Recently I redesigned the hardware housing for the Metro so I could mount the sensors on the wall (since I liked the data it was receiving) and chose to remove the Adafruit MiCS-5524 Gas Sensor. Since that hardware redesign I haven't experienced a crash and it's matching the uptime of the Feather board. I had been suspicious that the Adafruit MiCS-5524 Gas Sensor was putting me over my power budget for a while and I think now that I've removed it I was probably right.

Looking at your board setup I know the Teensy4.1 draws and uses a lot of power, I know anything that uses wifi uses a lot of power, and writing to an SD card can consume a lot of power. Depending on what's going on in the code it might be trying to read from the serial bus after it's just used a lot of power, and unable to send data at the correct voltages because of that. The intermittency of your issues, the number of power consuming parts you have connected to the board, combined with how hard it's been to pinpoint the source of the problem makes me think you're experiencing a power issue like I did. But that could be my own recency bias because it was the problem I recently solved.

Regardless of the source issue, over logging might help to start narrowing down some variables. Make sure you also include timestamps with it so we can get a sense of how much time has passed between each type of behavior, that'll be a huge help too.

KeithTheEE commented 1 year ago

How has added logging gone over the past couple of weeks? Has it helped focus on a region that's causing an issue, or is it inconsistent?

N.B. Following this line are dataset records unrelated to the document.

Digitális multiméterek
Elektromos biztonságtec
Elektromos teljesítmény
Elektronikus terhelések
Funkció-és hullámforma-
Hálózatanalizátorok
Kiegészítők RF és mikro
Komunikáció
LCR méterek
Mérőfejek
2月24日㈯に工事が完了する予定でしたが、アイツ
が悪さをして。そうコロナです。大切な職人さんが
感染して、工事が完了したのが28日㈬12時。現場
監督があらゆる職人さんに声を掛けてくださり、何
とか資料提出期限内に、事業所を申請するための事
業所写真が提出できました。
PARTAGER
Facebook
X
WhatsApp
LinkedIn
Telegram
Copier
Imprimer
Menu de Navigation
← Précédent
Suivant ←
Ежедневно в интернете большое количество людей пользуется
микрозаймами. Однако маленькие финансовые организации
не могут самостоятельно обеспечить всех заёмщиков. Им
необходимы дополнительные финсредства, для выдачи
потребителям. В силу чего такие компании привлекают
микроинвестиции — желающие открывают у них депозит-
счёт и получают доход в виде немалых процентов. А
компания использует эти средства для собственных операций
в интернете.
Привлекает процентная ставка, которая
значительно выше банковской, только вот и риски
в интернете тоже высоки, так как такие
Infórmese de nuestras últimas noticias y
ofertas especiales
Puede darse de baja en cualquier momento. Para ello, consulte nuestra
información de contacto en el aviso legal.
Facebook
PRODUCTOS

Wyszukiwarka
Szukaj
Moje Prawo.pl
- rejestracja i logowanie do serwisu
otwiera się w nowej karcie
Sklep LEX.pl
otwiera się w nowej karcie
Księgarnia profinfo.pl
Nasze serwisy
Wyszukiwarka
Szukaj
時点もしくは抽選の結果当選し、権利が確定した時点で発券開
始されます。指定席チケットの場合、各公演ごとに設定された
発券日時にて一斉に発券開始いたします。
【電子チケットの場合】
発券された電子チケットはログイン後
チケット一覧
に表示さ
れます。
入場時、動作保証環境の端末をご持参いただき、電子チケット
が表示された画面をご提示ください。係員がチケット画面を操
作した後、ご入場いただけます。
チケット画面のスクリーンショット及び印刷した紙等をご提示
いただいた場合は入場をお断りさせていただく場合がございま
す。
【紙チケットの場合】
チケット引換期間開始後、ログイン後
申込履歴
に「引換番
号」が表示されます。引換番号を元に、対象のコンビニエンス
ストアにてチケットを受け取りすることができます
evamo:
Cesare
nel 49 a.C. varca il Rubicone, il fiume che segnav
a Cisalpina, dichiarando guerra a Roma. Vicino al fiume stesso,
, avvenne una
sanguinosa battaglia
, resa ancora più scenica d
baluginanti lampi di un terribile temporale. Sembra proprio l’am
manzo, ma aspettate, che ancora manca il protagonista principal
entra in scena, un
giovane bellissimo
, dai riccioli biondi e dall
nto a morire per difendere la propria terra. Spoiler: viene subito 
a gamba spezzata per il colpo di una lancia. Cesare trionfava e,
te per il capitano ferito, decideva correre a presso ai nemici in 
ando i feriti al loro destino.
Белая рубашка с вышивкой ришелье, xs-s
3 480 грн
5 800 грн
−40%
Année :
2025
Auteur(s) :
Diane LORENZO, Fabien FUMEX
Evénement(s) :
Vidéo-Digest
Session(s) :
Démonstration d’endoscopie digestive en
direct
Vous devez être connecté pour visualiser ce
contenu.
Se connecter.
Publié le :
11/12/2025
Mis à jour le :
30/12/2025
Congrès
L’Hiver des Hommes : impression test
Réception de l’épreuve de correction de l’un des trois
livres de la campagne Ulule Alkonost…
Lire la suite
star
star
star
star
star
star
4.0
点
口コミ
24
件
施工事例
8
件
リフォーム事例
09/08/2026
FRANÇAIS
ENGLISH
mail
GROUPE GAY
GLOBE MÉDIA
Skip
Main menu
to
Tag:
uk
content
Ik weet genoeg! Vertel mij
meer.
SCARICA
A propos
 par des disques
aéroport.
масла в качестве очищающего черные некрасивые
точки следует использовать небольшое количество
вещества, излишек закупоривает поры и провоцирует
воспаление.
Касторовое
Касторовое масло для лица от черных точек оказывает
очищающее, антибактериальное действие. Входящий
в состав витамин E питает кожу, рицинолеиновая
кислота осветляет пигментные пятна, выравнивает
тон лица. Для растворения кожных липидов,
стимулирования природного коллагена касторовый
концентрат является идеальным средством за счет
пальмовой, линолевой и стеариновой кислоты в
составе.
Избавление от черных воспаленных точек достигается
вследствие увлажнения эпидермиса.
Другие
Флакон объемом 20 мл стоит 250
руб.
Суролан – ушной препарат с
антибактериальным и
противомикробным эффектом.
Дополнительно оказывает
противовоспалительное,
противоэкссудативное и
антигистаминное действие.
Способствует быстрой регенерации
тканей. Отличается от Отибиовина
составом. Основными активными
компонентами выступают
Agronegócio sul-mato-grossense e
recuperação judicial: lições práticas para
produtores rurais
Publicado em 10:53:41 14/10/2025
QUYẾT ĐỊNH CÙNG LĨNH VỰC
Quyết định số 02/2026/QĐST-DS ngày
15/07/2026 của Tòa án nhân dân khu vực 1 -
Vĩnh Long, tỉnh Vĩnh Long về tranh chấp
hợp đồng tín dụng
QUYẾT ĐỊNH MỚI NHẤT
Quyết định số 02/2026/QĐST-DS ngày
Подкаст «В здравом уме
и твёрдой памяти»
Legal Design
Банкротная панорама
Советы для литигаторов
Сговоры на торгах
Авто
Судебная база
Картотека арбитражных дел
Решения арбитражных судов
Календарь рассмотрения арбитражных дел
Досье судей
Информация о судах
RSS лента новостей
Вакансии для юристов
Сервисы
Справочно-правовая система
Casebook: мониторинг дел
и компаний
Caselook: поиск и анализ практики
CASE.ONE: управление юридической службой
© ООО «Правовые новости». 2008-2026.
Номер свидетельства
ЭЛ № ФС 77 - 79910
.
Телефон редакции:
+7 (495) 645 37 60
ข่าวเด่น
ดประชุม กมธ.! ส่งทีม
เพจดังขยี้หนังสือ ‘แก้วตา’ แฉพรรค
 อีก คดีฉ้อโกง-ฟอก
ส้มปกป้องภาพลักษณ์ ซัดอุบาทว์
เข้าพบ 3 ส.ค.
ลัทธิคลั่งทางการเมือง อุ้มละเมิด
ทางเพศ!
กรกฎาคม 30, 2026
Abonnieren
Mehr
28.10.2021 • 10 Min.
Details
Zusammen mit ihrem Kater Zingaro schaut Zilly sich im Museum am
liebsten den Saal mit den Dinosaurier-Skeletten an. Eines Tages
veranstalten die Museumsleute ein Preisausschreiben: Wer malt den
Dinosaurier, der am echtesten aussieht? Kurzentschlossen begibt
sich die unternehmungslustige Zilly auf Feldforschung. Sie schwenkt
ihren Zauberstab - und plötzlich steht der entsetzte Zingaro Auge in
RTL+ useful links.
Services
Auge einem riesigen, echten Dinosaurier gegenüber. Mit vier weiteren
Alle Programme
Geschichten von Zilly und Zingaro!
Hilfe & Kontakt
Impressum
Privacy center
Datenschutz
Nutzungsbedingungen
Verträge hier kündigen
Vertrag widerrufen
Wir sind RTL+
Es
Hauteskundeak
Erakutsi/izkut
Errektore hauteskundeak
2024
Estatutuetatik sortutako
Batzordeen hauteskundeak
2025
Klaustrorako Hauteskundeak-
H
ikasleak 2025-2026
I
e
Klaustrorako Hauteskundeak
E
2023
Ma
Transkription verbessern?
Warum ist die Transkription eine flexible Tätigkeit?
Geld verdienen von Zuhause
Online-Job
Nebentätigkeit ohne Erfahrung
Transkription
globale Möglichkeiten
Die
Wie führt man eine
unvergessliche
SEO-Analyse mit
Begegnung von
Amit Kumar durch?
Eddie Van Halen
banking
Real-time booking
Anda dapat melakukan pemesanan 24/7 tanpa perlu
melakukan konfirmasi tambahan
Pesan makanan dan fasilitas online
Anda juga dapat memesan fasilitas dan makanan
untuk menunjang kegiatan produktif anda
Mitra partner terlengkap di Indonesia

KeithTheEE commented 1 year ago

Just going to reach out once more to see if you've been able to log more information, or if you've removed peripherals for more stable power. The closest I ever got to 'reliably' reproducing the error (I say 'reliably' due to it's intermittences, and the part of the code which broke would change) was when I overloaded my board with too many peripherals and started occasionally browning it out. Since removing the Adafruit MiCS-5524 Gas Sensor from my setup I haven't had it crash in months.